So how come we see this rise of AI technology now? McAfee and Brynjolfsson summarize:

  • The availability of computing power. The power of CPUs and specially GPUs has reached a level that enabled and boosted the usability of neural network performance.
  • The drastically decreased cost of computing.
  • The availability of large amounts of data.

When will robots be used and when humans? Robots for Dull, Dirty, Dangerous work (DDD) and/or where Dear/Expensive resources are used.But coordination, teamwork, problem solving and very fine hand/foot/senses work is needed. These are all things computer and robot are not good at.Creative and social jobs are safe from robotisation.

Platforms have appeared that killed or diminished existing often large industries. Where products become digital, the fact that these are free (zero cost to copy) and perfect (no loss off quality when copying), economies have radically changed.Two ways are left to make money with these products:

  • Unbundle products – like iTunes sells songs instead of albums.
  • Rebundle products – like Spotify creates subscriptions instead of selling albums/songs.

Complements increase the sales of goods. Like apps increase the sales of iPhones. Free products can be bundled to make money out of them:

  • Freemium products
  • Put ads in free products
  • Add customer service (open source products)
  • Provide a public service (for public organisations)

● Task 1
Summarize the notes on AI and digital platforms in three sentences.
● Task 2
In the notes on AI and digital platforms, what example is given of complements increasing the sales of goods?
● Task 3
Carry on with the notes on AI and digital platforms, picking up after the bullet "Provide a public service (for public organisations)".
None of the material has any bearing on this work.

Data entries

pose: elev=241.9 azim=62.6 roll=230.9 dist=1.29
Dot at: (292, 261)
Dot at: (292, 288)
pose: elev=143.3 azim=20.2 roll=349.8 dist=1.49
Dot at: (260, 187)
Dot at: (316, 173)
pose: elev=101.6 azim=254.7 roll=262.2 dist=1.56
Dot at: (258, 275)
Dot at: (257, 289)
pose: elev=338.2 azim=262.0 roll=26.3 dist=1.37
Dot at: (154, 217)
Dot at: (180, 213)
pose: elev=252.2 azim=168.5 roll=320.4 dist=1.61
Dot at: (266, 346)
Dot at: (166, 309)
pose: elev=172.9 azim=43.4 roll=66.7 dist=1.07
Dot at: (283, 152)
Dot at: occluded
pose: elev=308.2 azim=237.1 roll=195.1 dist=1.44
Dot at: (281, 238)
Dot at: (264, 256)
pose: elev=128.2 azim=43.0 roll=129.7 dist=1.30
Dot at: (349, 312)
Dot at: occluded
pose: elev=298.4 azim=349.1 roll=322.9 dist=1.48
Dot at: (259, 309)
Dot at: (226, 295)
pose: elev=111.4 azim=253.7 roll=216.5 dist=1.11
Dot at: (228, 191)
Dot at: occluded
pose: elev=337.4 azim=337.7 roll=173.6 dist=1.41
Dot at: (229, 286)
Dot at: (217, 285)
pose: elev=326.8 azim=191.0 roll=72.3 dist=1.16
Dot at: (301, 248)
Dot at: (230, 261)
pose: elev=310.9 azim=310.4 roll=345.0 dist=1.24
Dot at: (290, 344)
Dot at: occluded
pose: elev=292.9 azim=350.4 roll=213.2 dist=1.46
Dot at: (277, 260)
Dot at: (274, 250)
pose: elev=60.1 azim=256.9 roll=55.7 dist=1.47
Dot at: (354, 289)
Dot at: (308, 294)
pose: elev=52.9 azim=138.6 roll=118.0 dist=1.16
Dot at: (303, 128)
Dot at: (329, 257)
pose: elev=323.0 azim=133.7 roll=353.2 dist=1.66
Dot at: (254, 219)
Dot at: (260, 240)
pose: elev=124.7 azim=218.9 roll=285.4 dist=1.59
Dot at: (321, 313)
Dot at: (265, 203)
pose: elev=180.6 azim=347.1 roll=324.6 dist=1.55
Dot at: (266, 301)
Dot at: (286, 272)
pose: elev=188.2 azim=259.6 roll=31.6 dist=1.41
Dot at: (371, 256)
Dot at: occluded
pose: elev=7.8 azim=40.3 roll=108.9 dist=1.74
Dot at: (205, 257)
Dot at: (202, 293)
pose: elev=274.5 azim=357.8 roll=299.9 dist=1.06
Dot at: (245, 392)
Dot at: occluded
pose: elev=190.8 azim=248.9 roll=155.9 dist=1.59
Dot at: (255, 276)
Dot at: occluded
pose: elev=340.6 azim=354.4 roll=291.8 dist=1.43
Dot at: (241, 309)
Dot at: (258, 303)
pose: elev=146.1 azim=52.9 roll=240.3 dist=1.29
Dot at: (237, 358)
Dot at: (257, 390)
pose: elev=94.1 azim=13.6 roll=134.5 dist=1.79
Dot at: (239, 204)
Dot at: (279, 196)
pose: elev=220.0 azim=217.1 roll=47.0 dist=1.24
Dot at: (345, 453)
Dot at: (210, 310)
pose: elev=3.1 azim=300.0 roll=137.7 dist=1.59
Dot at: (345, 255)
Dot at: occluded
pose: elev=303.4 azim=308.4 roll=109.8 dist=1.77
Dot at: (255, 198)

● Expected output 1
According to McAfee and Brynjolfsson, AI technology is rising now because of available computing power, the drastically decreased cost of computing, and the availability of large amounts of data. Robots are suited to dull, dirty, dangerous, or expensive work, while creative and social jobs are safe from robotisation. Where products become digital, free and perfect copying has radically changed economies, leaving unbundling and rebundling as ways to make money, while complements increase sales and free products can be bundled to earn money.

● Expected output 2
Apps increase the sales of iPhones.

● Expected output 3
  • Pairing with products

For platforms, curation of products and reputation systems become crucial to filter and make products find-able to clients.Characteristics of successful platforms:

  • Early – attract a crowd before others do
  • Use economy of complementary products
  • Open up the platforms
  • Guarantee experience through curation/reputation like mechanisms.

Online-to-Offline platforms have emerged. these bring together products and consumers for a market that optimises asset utilisation. When their is a 2-sided market, demand want low prices from multiple suppliers, and supplier want their products in as many consumers as possible.Both sides want economies of scale.Is a product in undifferentiated, prices will come down. Such products are vulnerable for platform destruction.What is less vulnerable: complex services, markets with few participants.

How to make successfully use of crowd-sourced information?

  • Make information findable and organise it
  • Curate bad content

Crowd sourced platforms can only be successful when

  • They are open
  • Everyone can contribute (no credentials needed)
  • Contributions can be verified and reversed (prevent destruction of the asset)
  • They are self organising (distributed trust)
  • They have a geeky leadership

The volume of the crowd knows more than a few experts.Crowd beats core.The core nowadays uses the crowd:

  • To get things done (upwork)
  • For finding a resource
  • For market research
  • To acquire new customers
  • For acquiring innovation

Distrust in organisations leads to a wish for Decentralization of Everything. But “The Nature of the Firm” describes why organisations exist and why their is always a place for them.

The cost of linking parts of the supply chain in more expensive when it needs to be done with different players all the time.In an organisation that handles larger parts of the supply chain, cheap communication drives down costs.More importantly contracts are never complete.

There is always a thing called Residual Rights of Control over assets. The concept is not further elaborated. But in a distributed model the ownership of the produced assets poses problem: who owns the right over the assets.The problem seems incomplete and drives construction of firms.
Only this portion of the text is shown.